* WORK INSTRUCTIONS: No pictures, please. Output the lines from the start of the data through the line that contains "left wrist: (686, 577)", both included, exactly as they stand.

* SOURCE DATA:
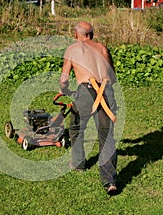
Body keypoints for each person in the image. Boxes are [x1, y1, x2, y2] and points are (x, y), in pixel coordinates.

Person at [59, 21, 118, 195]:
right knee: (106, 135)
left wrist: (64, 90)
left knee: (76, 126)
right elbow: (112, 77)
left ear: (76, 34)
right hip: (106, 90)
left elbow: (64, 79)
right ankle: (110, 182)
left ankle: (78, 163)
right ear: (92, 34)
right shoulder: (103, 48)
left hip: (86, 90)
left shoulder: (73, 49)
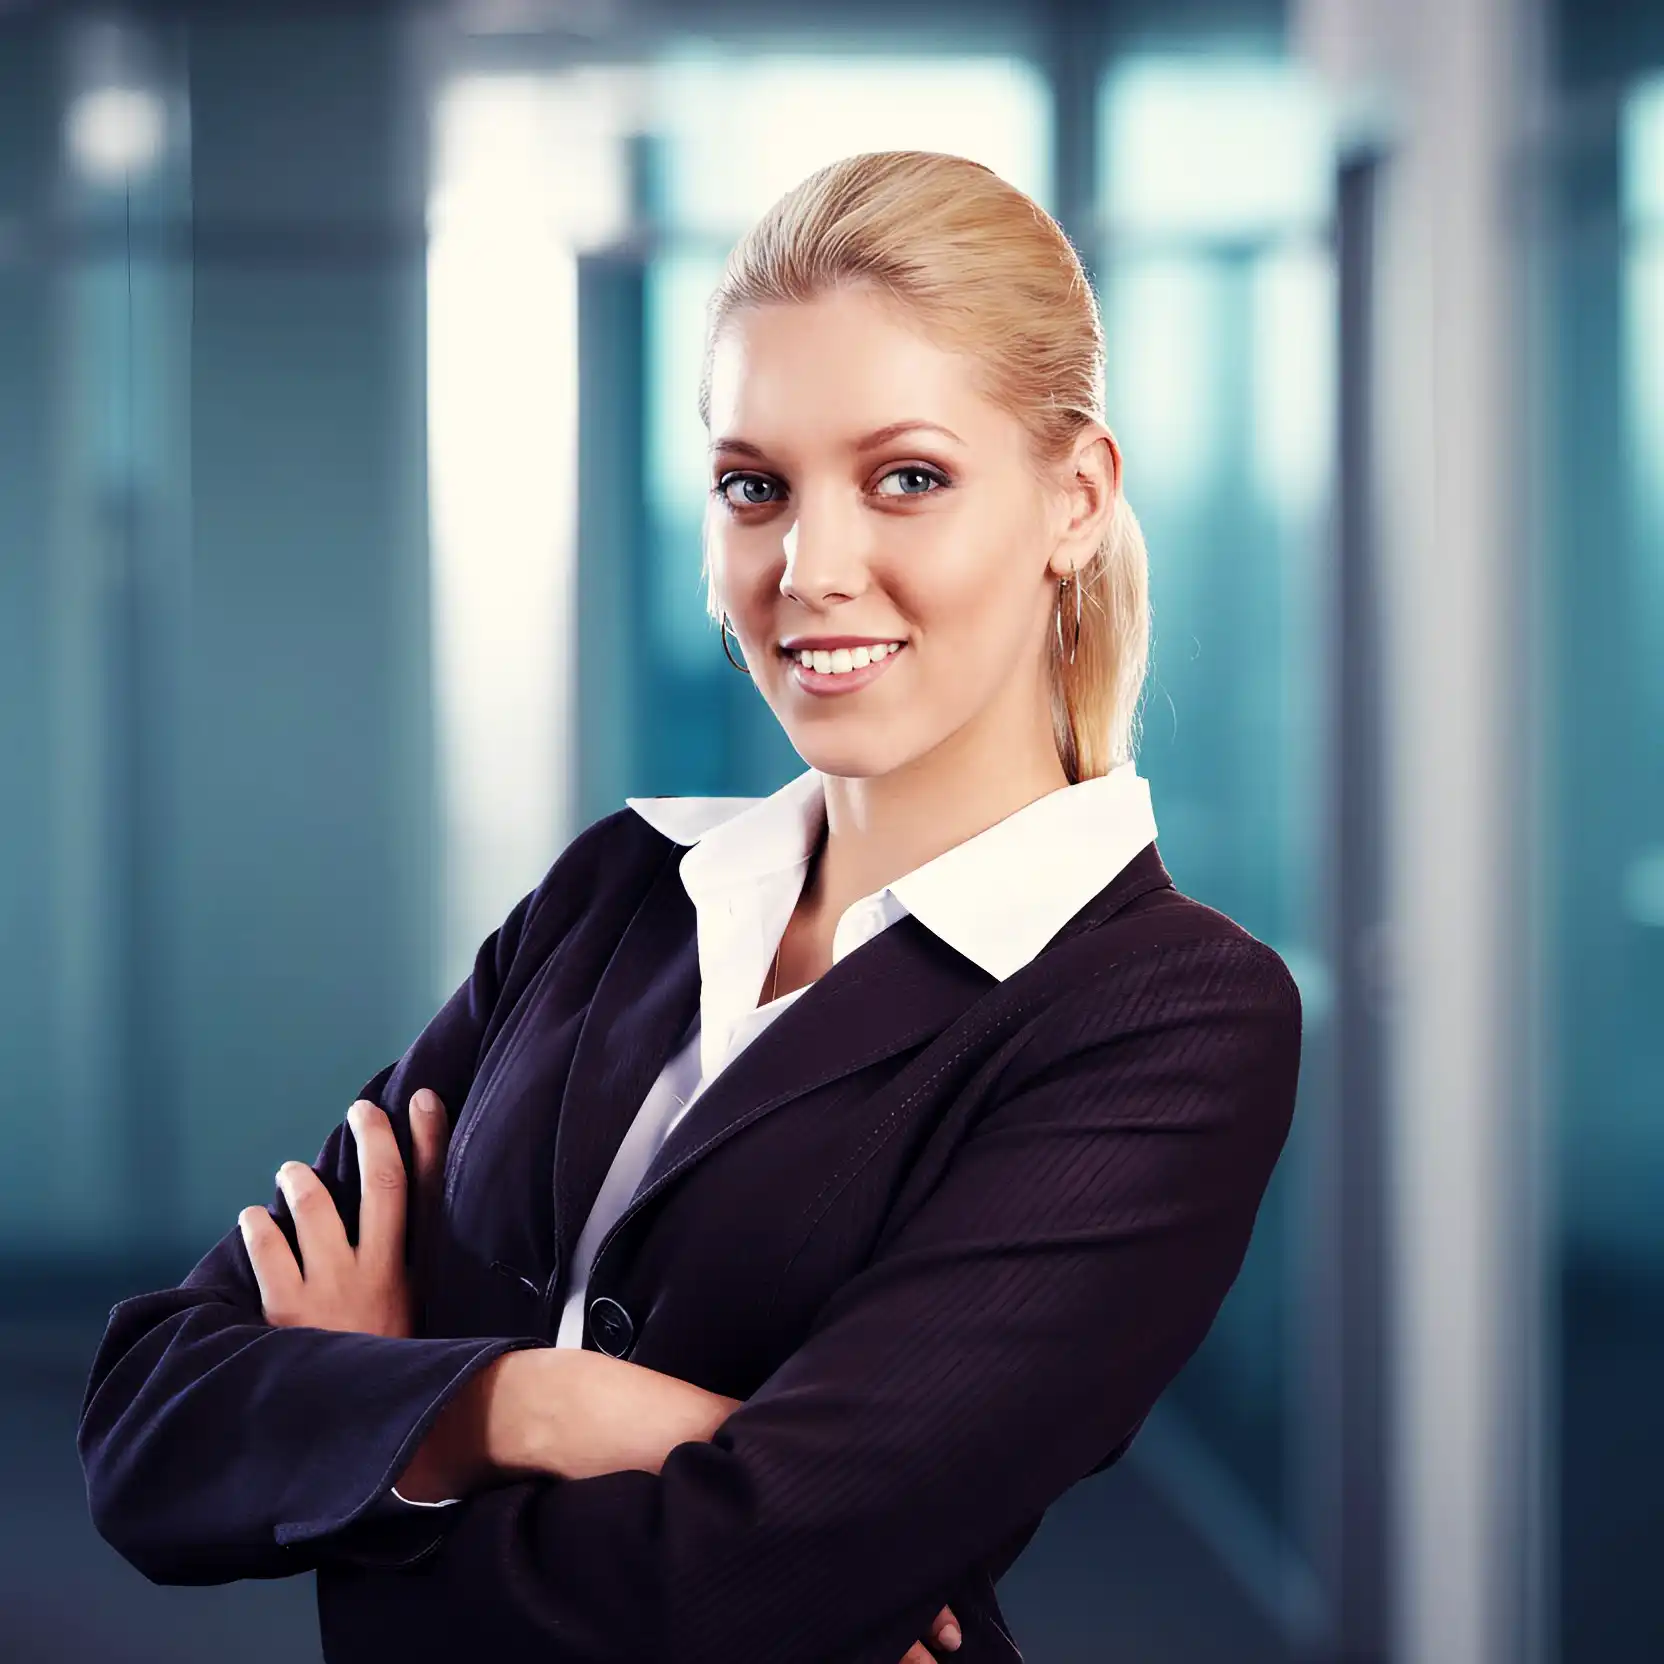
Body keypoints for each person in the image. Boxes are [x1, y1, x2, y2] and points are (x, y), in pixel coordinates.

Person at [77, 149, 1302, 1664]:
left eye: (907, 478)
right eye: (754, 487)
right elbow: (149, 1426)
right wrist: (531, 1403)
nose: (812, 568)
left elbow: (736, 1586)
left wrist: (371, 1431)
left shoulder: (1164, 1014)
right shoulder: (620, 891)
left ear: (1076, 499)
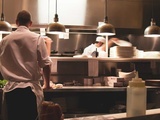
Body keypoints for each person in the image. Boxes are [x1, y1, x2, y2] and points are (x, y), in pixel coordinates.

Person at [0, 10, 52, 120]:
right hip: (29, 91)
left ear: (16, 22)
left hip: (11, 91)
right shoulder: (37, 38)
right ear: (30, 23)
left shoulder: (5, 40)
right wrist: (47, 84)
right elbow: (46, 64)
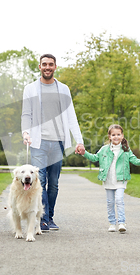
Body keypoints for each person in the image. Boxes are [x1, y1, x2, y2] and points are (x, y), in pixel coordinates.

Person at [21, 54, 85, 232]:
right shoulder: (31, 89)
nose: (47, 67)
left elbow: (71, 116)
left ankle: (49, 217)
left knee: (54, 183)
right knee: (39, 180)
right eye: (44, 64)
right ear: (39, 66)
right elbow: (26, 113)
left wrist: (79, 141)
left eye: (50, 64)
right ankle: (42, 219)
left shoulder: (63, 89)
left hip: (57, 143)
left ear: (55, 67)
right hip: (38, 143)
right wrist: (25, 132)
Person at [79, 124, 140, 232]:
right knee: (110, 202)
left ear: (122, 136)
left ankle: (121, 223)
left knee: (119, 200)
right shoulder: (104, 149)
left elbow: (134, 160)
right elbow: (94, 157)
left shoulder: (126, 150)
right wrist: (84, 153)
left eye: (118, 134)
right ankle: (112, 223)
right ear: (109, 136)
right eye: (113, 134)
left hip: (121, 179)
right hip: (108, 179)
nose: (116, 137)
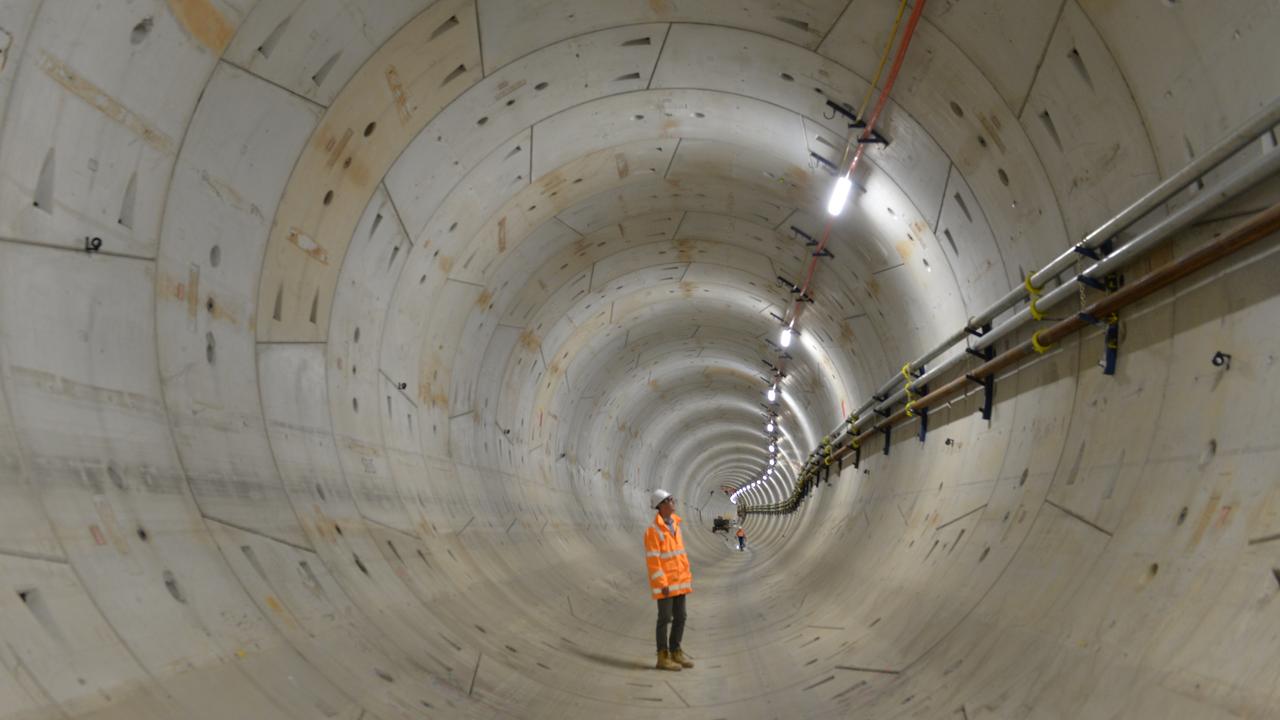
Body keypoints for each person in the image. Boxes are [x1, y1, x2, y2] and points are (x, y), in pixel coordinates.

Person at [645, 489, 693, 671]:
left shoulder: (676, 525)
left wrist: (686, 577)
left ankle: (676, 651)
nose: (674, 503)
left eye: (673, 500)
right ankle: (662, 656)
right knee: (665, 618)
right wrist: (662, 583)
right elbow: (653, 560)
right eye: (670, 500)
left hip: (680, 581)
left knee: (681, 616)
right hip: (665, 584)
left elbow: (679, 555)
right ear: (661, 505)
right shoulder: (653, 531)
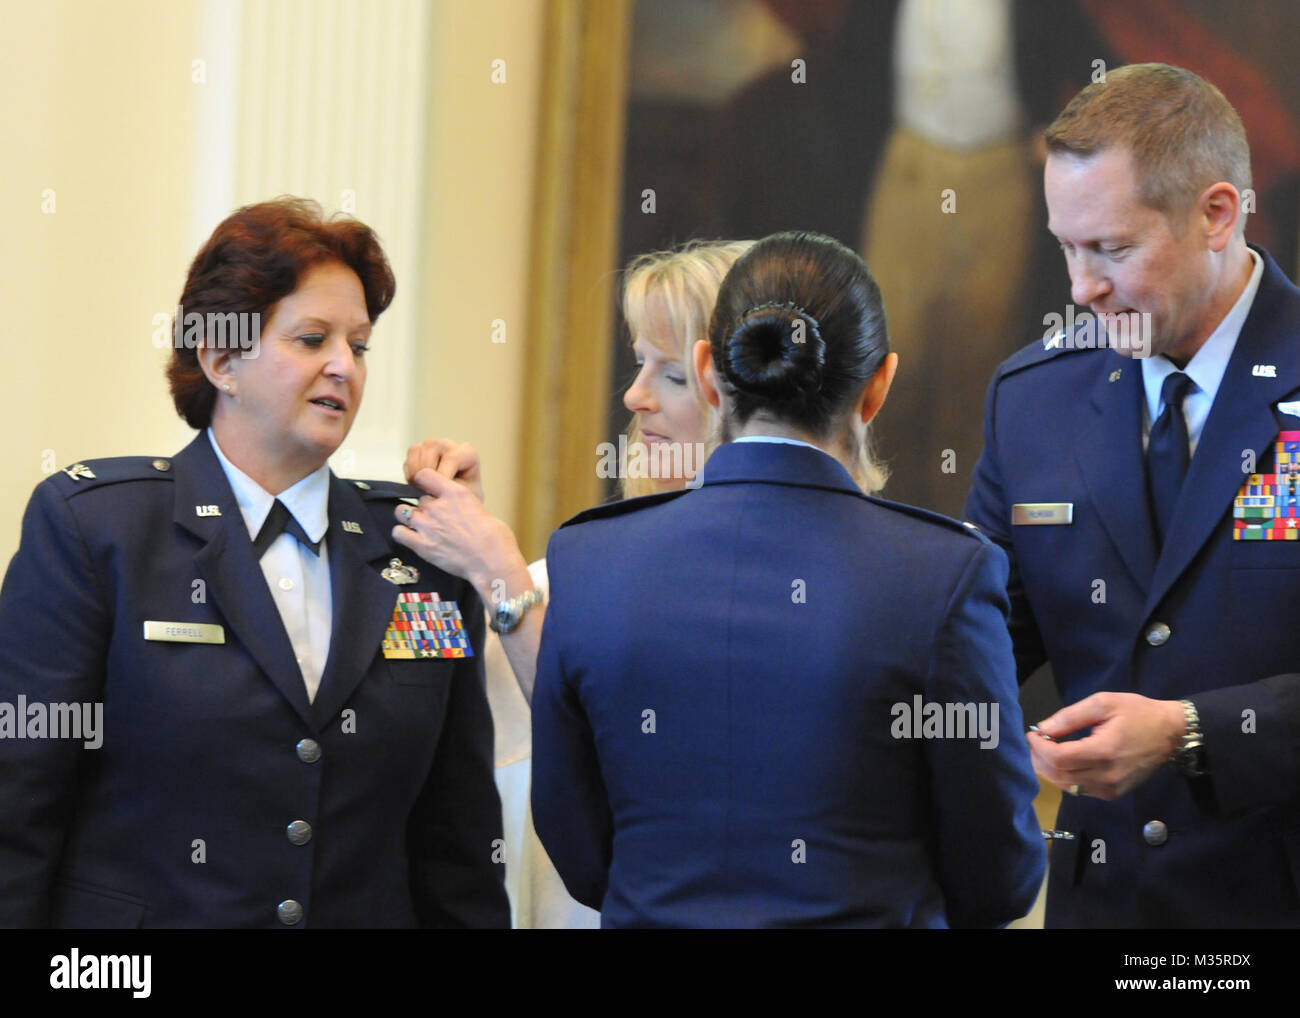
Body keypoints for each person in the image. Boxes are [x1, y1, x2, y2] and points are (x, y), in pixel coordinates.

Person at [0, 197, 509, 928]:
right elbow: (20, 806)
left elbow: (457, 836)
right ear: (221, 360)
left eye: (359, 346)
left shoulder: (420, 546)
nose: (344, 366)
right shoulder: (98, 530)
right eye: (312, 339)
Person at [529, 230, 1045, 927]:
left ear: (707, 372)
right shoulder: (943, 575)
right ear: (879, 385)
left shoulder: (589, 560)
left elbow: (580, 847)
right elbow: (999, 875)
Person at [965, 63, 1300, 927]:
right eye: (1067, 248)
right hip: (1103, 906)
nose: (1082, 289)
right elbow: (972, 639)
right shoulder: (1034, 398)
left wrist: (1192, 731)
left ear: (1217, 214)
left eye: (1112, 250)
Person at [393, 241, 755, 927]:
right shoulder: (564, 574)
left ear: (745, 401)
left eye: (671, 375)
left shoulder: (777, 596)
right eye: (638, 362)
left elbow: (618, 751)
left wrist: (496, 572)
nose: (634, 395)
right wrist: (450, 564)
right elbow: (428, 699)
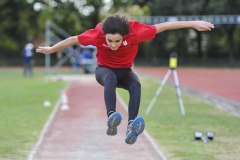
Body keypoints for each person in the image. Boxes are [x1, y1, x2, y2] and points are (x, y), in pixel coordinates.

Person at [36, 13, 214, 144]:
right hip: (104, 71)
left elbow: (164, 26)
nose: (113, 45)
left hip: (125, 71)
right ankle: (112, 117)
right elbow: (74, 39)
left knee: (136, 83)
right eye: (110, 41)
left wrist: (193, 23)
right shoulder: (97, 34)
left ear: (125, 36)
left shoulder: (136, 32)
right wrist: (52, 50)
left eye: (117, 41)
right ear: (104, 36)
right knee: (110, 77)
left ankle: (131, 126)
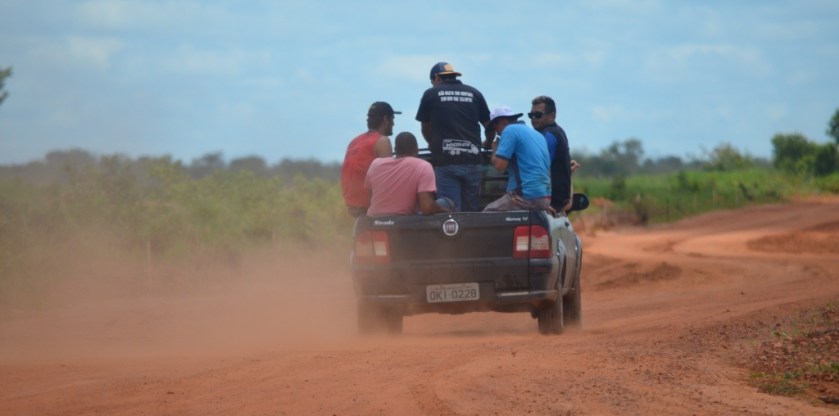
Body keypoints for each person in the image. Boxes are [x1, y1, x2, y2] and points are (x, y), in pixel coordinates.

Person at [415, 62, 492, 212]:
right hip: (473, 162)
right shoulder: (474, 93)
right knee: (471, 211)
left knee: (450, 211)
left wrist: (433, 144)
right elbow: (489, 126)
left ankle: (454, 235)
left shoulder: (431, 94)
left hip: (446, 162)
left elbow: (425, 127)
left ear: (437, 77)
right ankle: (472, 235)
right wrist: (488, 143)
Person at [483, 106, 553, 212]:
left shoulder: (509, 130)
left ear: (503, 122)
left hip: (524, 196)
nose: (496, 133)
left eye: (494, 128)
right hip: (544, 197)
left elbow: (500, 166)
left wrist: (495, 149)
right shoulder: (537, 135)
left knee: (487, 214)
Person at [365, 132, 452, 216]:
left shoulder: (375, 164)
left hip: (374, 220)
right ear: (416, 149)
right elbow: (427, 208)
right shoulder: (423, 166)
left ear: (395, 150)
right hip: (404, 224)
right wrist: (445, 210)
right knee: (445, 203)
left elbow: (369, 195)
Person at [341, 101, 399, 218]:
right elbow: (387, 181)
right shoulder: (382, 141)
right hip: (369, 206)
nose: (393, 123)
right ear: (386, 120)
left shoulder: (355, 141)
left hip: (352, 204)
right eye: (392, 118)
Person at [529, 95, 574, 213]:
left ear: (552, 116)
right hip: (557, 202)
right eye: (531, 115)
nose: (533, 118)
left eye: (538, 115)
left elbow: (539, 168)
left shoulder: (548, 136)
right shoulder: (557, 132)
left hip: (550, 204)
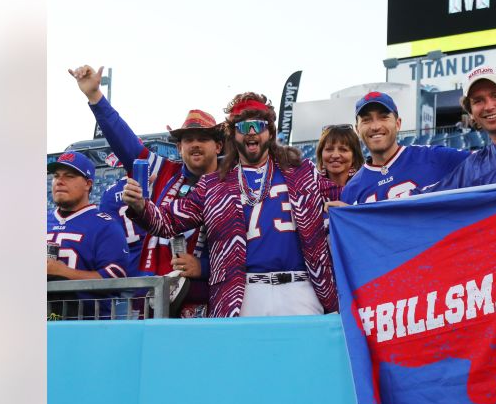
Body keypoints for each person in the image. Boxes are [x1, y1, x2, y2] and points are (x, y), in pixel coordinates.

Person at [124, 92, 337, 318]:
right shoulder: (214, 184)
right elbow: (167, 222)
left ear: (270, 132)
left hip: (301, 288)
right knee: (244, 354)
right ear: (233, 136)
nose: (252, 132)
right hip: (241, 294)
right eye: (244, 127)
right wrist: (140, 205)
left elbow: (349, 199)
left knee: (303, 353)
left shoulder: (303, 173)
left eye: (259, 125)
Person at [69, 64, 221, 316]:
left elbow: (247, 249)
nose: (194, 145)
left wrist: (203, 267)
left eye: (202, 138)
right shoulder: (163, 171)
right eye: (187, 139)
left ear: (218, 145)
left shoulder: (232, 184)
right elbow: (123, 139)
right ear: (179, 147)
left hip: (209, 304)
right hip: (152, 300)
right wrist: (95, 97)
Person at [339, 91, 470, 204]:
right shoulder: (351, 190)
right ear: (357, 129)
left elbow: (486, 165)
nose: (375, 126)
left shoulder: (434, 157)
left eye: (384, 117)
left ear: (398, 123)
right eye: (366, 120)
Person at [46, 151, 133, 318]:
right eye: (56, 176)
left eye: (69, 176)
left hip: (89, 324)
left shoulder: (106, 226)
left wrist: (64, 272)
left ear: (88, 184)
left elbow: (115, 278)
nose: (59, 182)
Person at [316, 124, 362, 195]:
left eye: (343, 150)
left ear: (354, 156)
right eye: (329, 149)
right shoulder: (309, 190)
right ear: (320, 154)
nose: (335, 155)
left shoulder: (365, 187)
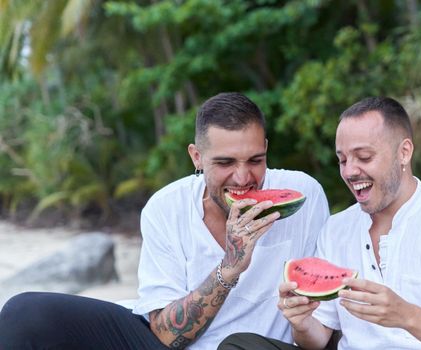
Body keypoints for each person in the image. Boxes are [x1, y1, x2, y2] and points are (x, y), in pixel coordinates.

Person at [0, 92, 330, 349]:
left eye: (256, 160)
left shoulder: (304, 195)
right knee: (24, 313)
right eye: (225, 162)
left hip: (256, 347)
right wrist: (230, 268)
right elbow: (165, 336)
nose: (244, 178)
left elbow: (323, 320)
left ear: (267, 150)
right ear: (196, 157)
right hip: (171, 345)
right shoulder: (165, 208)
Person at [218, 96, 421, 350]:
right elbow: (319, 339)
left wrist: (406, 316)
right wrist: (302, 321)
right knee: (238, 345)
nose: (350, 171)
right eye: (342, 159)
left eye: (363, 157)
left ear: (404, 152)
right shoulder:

* RESPONSE BOX:
Body keypoints for each person in the image. Boxes are [x1, y1, x2, y2] and points are (x, y), in pixel coordinates.

Person at [59, 21, 118, 195]:
right knee: (106, 135)
left wrist: (64, 90)
left knee: (76, 126)
right elbow: (112, 77)
left ear: (76, 34)
right hip: (106, 90)
left elbow: (64, 79)
right ankle: (110, 182)
left ankle: (78, 163)
right ear: (92, 34)
right shoulder: (103, 48)
left hip: (86, 90)
left shoulder: (73, 49)
Body keypoints for each person in the image. Boxes are [x1, y1, x2, y2] and points are (x, y), in pixel coordinates.

Person at [77, 149, 1302, 1664]:
left eye: (907, 478)
right eye: (754, 487)
right elbow: (149, 1426)
right wrist: (531, 1403)
nose: (812, 568)
left elbow: (736, 1586)
left wrist: (371, 1431)
left shoulder: (1164, 1014)
right shoulder: (620, 891)
left ear: (1076, 499)
Body keypoints for each person in the image. Boxes are [x1, y1, x2, y2] and points are (x, y), in pixel coordinates.

Person at [0, 10, 52, 120]:
right hip: (29, 91)
left ear: (16, 22)
left hip: (11, 91)
right shoulder: (37, 38)
right ear: (30, 23)
left shoulder: (5, 40)
right wrist: (47, 84)
right elbow: (46, 64)
Body keypoints for each person in the image. Boxes are [x1, y1, x2, y2] and points are (x, y), in pixel coordinates.

Person at [21, 54, 85, 232]:
right shoulder: (31, 89)
nose: (47, 67)
left elbow: (71, 116)
left ankle: (49, 217)
left knee: (54, 183)
right knee: (39, 180)
right eye: (44, 64)
right ear: (39, 66)
right elbow: (26, 113)
left wrist: (79, 141)
left eye: (50, 64)
right ankle: (42, 219)
left shoulder: (63, 89)
left hip: (57, 143)
left ear: (55, 67)
right hip: (38, 143)
right wrist: (25, 132)
Person at [79, 124, 140, 232]:
right knee: (110, 202)
left ear: (122, 136)
left ankle: (121, 223)
left knee: (119, 200)
right shoulder: (104, 149)
left elbow: (134, 160)
right elbow: (94, 157)
left shoulder: (126, 150)
right wrist: (84, 153)
left eye: (118, 134)
right ankle: (112, 223)
right ear: (109, 136)
right eye: (113, 134)
left hip: (121, 179)
right hip: (108, 179)
nose: (116, 137)
Body keypoints for each person in the image. Boxes are [x1, y1, x2, y2] and points are (x, y), in pixel coordinates.

Person at [645, 489, 693, 671]:
left shoulder: (676, 525)
left wrist: (686, 577)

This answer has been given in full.